Namun, Kepala DLH mengakui bahwa masih ada desa yang belum memahami sepenuhnya sistem retribusi yang baru.
“Kami akan terus melakukan sosialisasi lanjutan agar masyarakat tidak salah paham mengenai kebijakan ini,” tegasnya.
Tarif Baru Retribusi Sampah: Berapa Biayanya?
Menurut data DLH, tarif baru retribusi sampah berlaku untuk berbagai kategori pengguna:
1. Rumah Tangga Perkotaan
- Tarif dasar: Rp5.000 – Rp8.000 per KK per bulan
- Biaya tambahan pengangkutan: Rp10.000 – Rp20.000
- Total rata-rata: Rp15.000 – Rp25.000 per bulan
2. Rumah Tangga Non-RIK (Desa di luar kawasan perkotaan)

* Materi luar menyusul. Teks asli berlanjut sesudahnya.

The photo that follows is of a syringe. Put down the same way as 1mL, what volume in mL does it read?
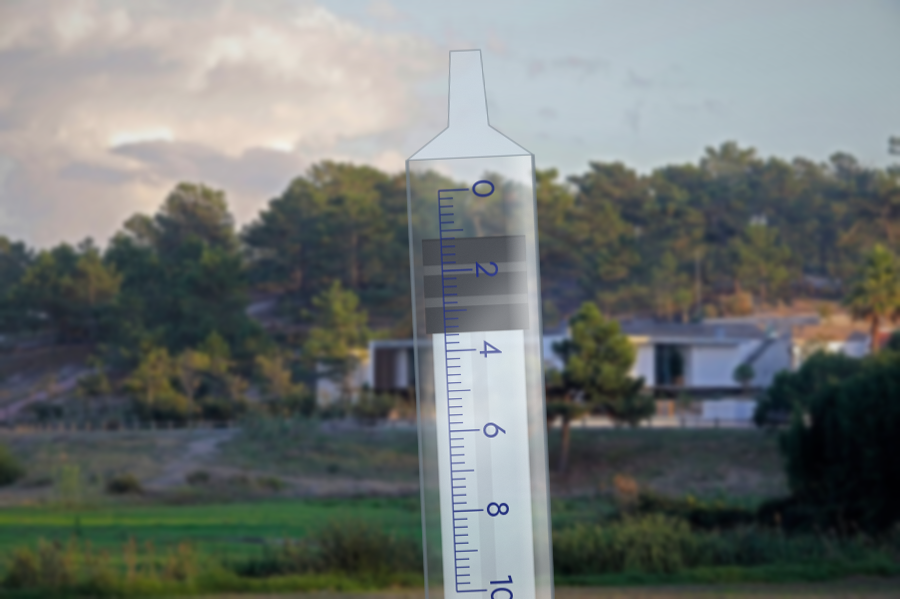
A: 1.2mL
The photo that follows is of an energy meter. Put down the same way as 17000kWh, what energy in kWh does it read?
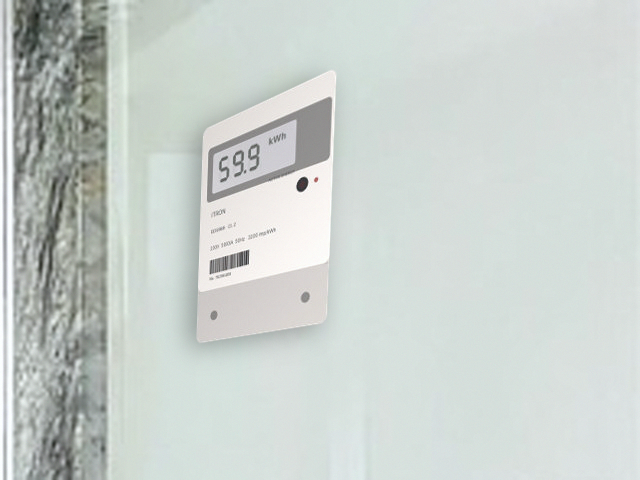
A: 59.9kWh
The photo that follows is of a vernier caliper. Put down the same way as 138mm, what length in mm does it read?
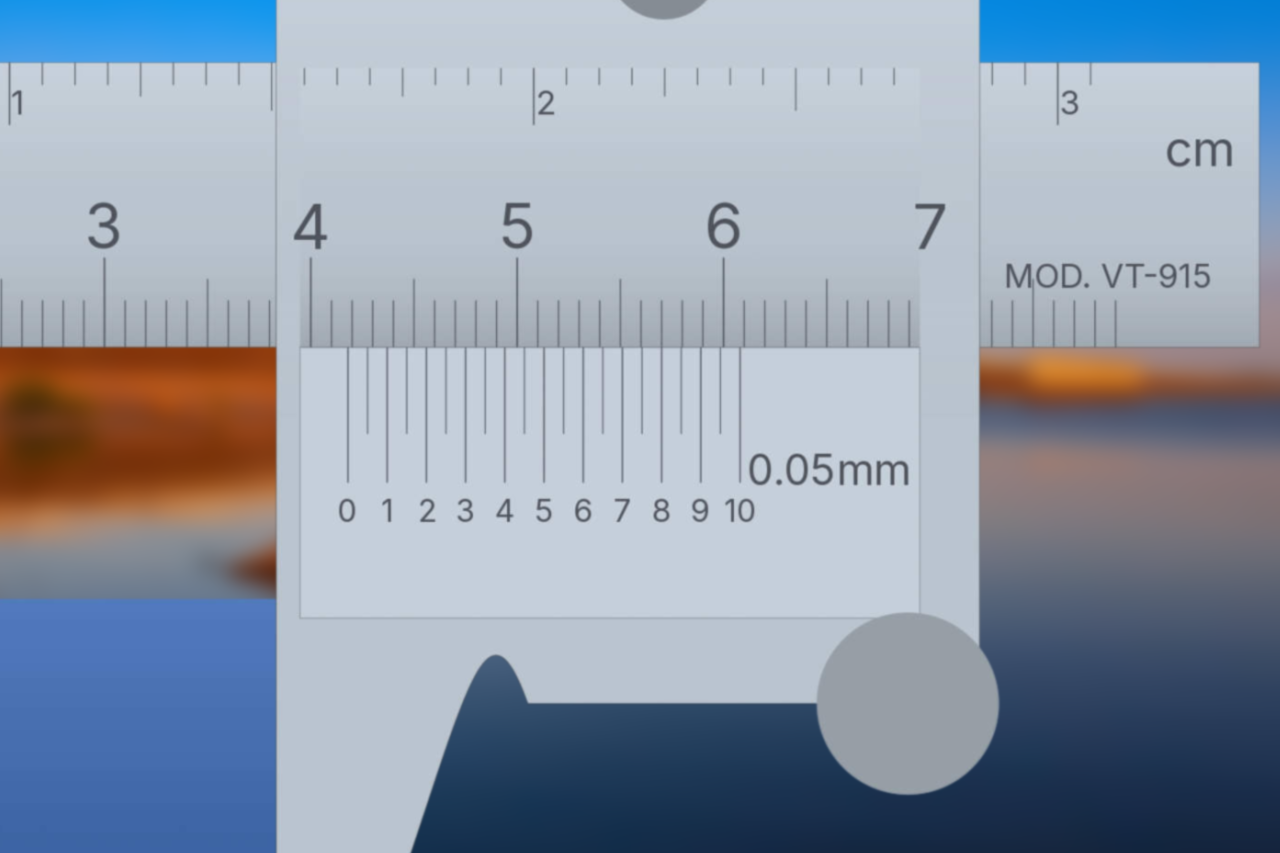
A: 41.8mm
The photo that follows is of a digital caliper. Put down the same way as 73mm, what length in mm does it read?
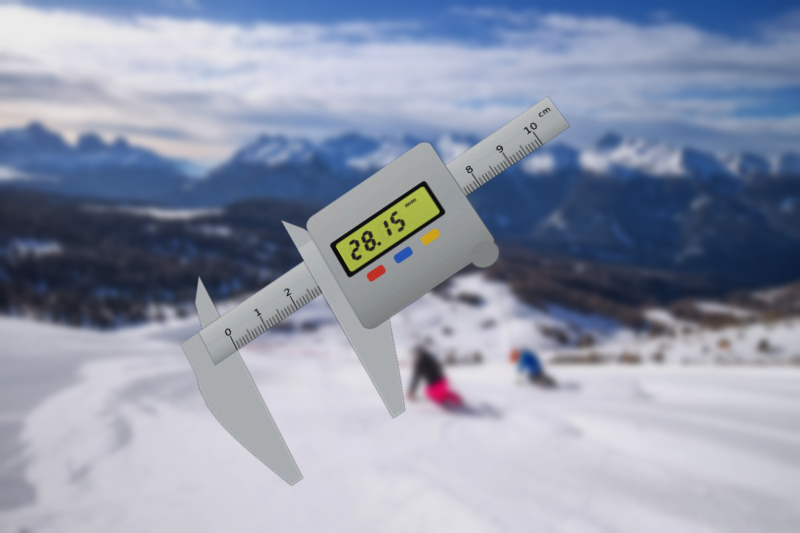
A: 28.15mm
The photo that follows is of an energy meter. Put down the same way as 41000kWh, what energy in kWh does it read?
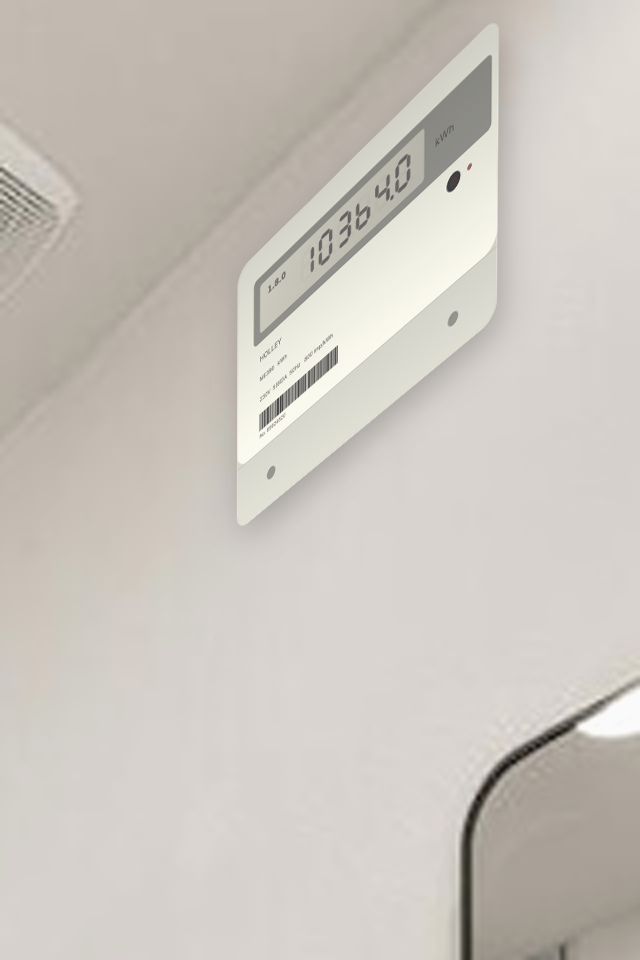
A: 10364.0kWh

- Tarif dasar: Rp110 per kilogram sampah
- Perhitungan rerata: 2 kg per hari x 30 hari x Rp110
- Total pembayaran: Rp6.600 per bulan
3. Desa yang Bekerja Sama dengan TPA Wonorejo
- Biaya per desa bervariasi, tergantung volume sampah yang dibuang.
- Beberapa desa mengeluhkan kenaikan dari Rp500.000 menjadi lebih dari Rp900.000 per bulan.
Solusi DLH: Evaluasi Tarif dan Perbaikan Infrastruktur
Dalam konferensi persnya, DLH Wonosobo mengumumkan beberapa langkah untuk meredam gejolak yang terjadi:
✅ Evaluasi ulang kenaikan tarif, terutama bagi desa-desa yang terdampak kenaikan drastis.
✅ Perbaikan akses jalan menuju TPA, agar pengangkutan sampah lebih lancar.
✅ Peningkatan fasilitas di TPA, termasuk sistem pengelolaan limbah yang lebih baik.
✅ Sosialisasi lebih luas kepada desa dan sopir pengangkut, agar regulasi ini bisa diterima dengan lebih baik.
Dengan kondisi ini, polemik retribusi sampah di Wonosobo tampaknya masih akan terus berlanjut dalam beberapa bulan ke depan.